A primeira ação do programa foi um seminário que reuniu mais de 800 moradores. ''Com as reuniões do Fórum, a comunidade em geral despertou para a questão da educação. Depois do planejamento, onde foram apontadas algumas falhas no nosso sistema de ensino, pais e professores estão mais envolvidos com o assunto'', explica Edson Delsoto, membro do Fórum.
Segundo Delsoto, o Fórum de Desenvolvimento está trabalhando em algumas ações que irão ser implantadas na cidade. A partir de 2002, será implantado nas escolas o Termo de Responsabilidade. ''Nesse ano estamos trabalhando o planejamento, a motivação e a conscientização para educação. Um exemplo é o Termo de Responsabilidade que será apresentado aos pais na hora da matrícula. O documento trará direitos e deveres de pais, alunos e professores com o objetivo de oferecer mais conhecimento sobre a vida estudantil dos alunos'', explica.
Outra ação que está sendo desenvolvida pelo Fórum é o uso de uniformes nas escolas e a aplicação de oficinas de aprendizagem com aproveitamento de materiais recicláveis. ''Além de conhecimento, as oficinas poderão transformar em renda alguns trabalhos realizados pelos alunos, desenvolvendo também o espírito empreendedor nesses jovens. Já temos essa atividade num colégio e pretendemos estender para outras escolas da cidade'', afirma a professora e integrante do Fórum, Carmelinda Vera de Rezende Vieira.

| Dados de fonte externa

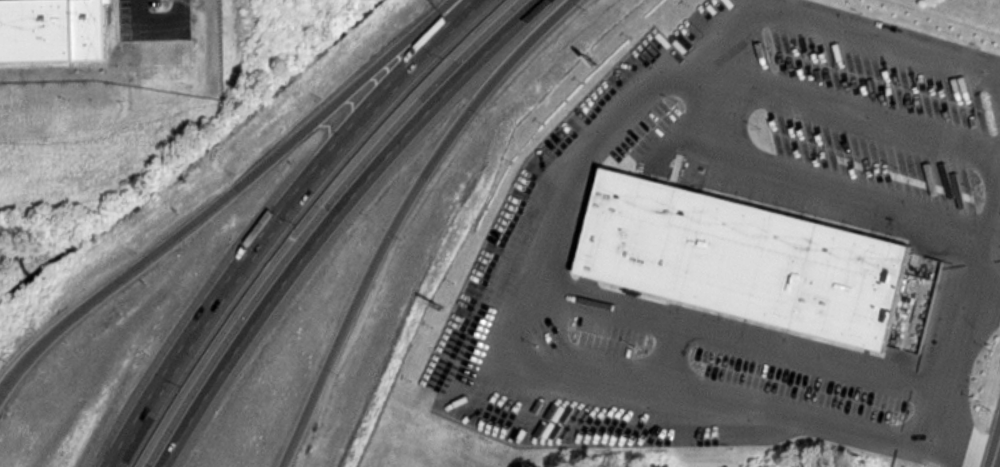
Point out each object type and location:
building: (52, 30)
road: (726, 31)
road: (884, 35)
road: (997, 67)
road: (862, 118)
road: (571, 164)
road: (222, 195)
road: (992, 208)
road: (397, 215)
road: (274, 219)
road: (324, 219)
building: (744, 258)
road: (946, 381)
road: (996, 452)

Outra característica de Salto do Itararé é que o município possui cerca de 50% dos estudantes na zona rural o que colabora, muitas vezes, para a evasão dos alunos. Para isso, a população tem buscado motivar os jovens que trabalham no campo, levando educação e conhecimento sobre técnicas de agricultura orgânica que podem ensinar aos pais no dia-a-dia de trabalho.

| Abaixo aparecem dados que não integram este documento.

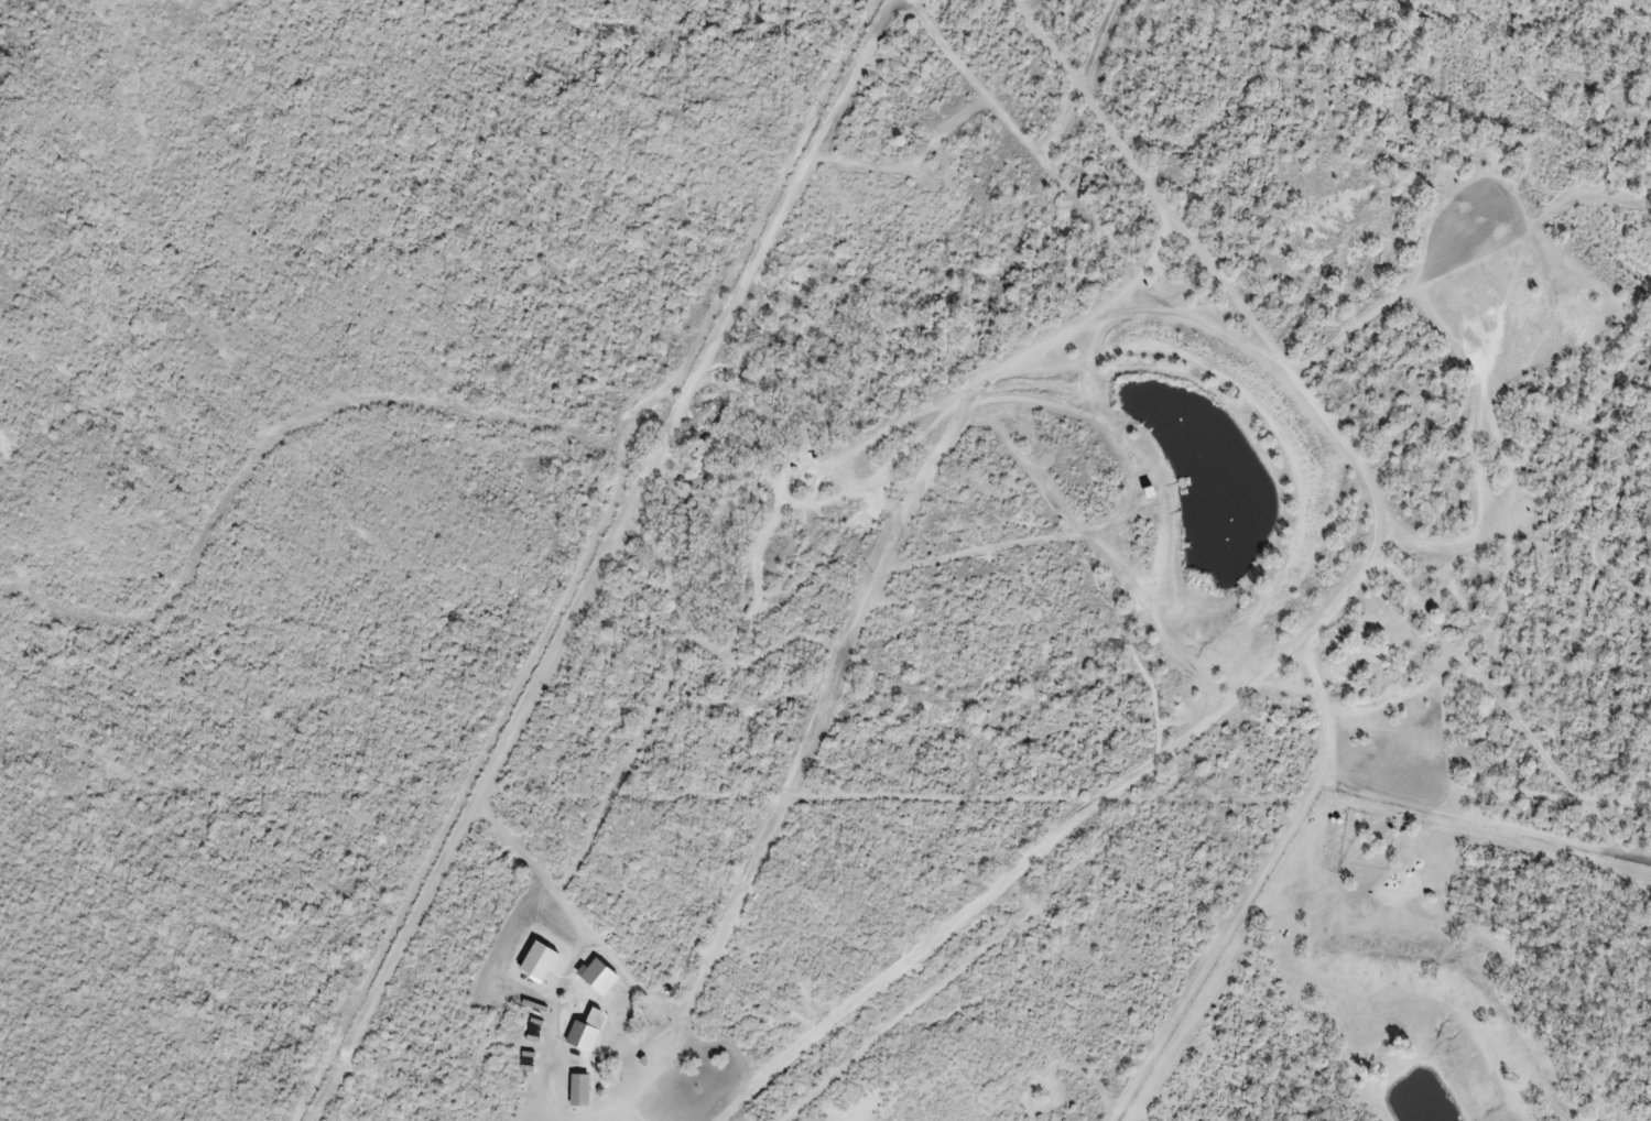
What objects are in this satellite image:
building: (537, 960)
building: (598, 975)
building: (585, 1030)
building: (578, 1090)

''Hoje, a mentalidade está diferente e é visível a participação da comunidade. Ela está percebendo que se não tiver educação, o município fica estagnado sem crescimento nem desenvolvimento. É horrível ver nossas crianças estudarem fora com professores tão qualificados dentro da nossa cidade. Estamos sentindo que essa situação pode e vai mudar'', afirma Maria Luiza de Carvalho Delsoto, professora há mais de 25 anos em Salto do Itararé.